To do - Only a single number is expected: how many lines of the data hold the word "fasthttp".

____

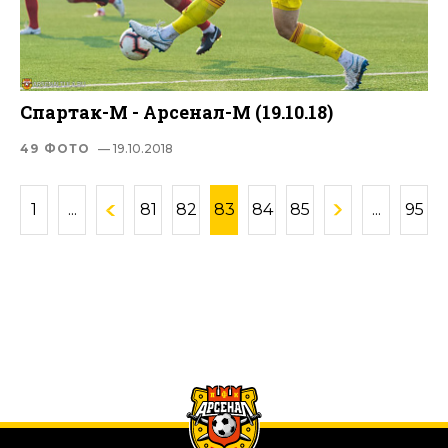
Спартак-М - Арсенал-М (19.10.18)
49 ФОТО
— 19.10.2018
1
...
81
82
83
84
85
...
95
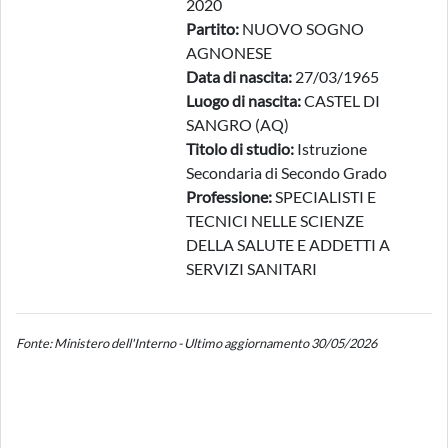
2020
Partito:
NUOVO SOGNO
AGNONESE
Data di nascita:
27/03/1965
Luogo di nascita:
CASTEL DI
SANGRO (AQ)
Titolo di studio:
Istruzione
Secondaria di Secondo Grado
Professione:
SPECIALISTI E
TECNICI NELLE SCIENZE
DELLA SALUTE E ADDETTI A
SERVIZI SANITARI
Fonte: Ministero dell'Interno - Ultimo aggiornamento 30/05/2026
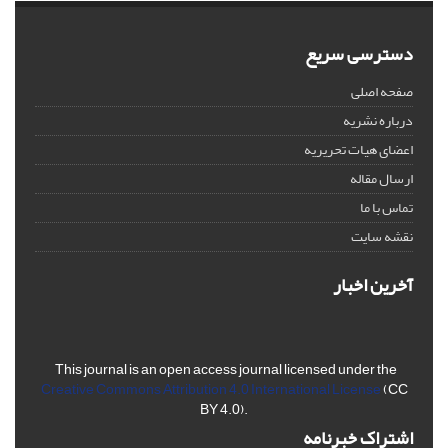
دسترسی سریع
صفحه اصلی
درباره نشریه
اعضای هیات تحریریه
ارسال مقاله
تماس با ما
نقشه سایت
آخرین اخبار
This journal is an open access journal licensed under the
Creative Commons Attribution 4.0 International License
(CC
BY 4.0).
اشتراک خبرنامه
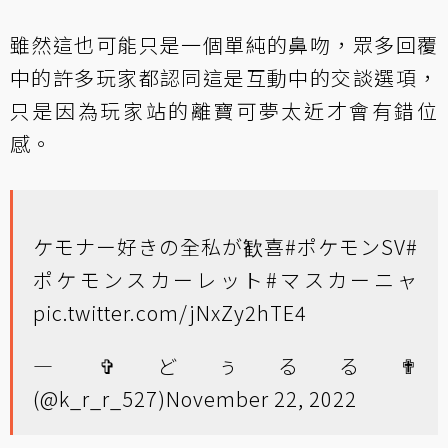
雖然這也可能只是一個單純的鼻吻，眾多回覆
中的許多玩家都認同這是互動中的交談選項，
只是因為玩家站的離寶可夢太近才會有錯位
感。
ケモナー好きの全私が歓喜
#ポケモンSV
#
ポケモンスカーレット
#マスカーニャ
pic.twitter.com/jNxZy2hTE4
— ✞どぅるる✟
(@k_r_r_527)
November 22, 2022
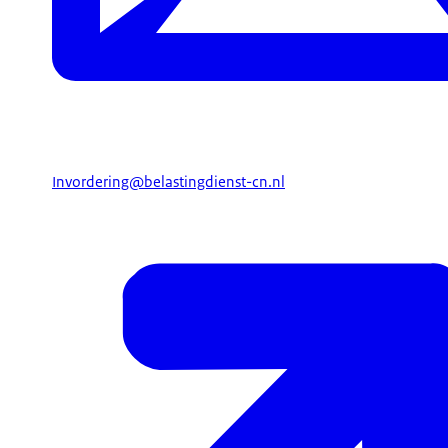
Invordering@belastingdienst-cn.nl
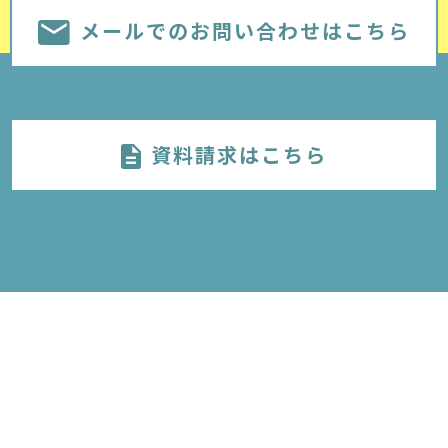
メールでのお問い合わせはこちら
資料請求はこちら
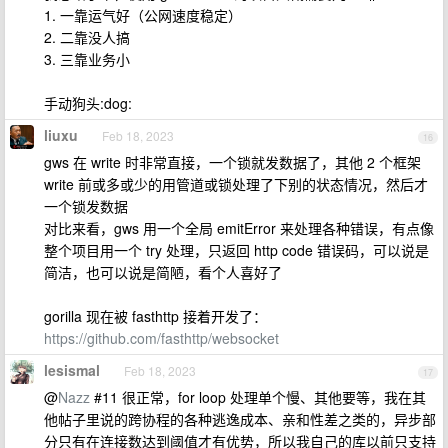
1. 一靠运气好（公网速度稳定）
2. 二靠没人搞
3. 三靠业务小
手动狗头:dog:
liuxu
Feb 18, 2023
16
gws 在 write 时非常直接，一个锁就发数据了，其他 2 个框架
write 前或多或少的用管道或锁处理了下别的状态情况，然后才
一个锁发数据
对比来看，gws 用一个全局 emitError 来处理各种错误，有点像
整个项目用一个 try 处理，只返回 http code 错误码，可以说是
简洁，也可以说是简陋，看个人喜好了
gorilla 现在被 fasthttp 接着开发了：
https://github.com/fasthttp/websocket
lesismal
Feb 18, 2023
17
@
Nazz
#11 很正常，for loop 处理单个慢、其他要等，我在其
他帖子里说的跨协程的各种逃逸成本、亲和性差之类的，异步部
分只有在连接数达到阈值才有优势，所以我自己的库以前只支持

____

Task output - 2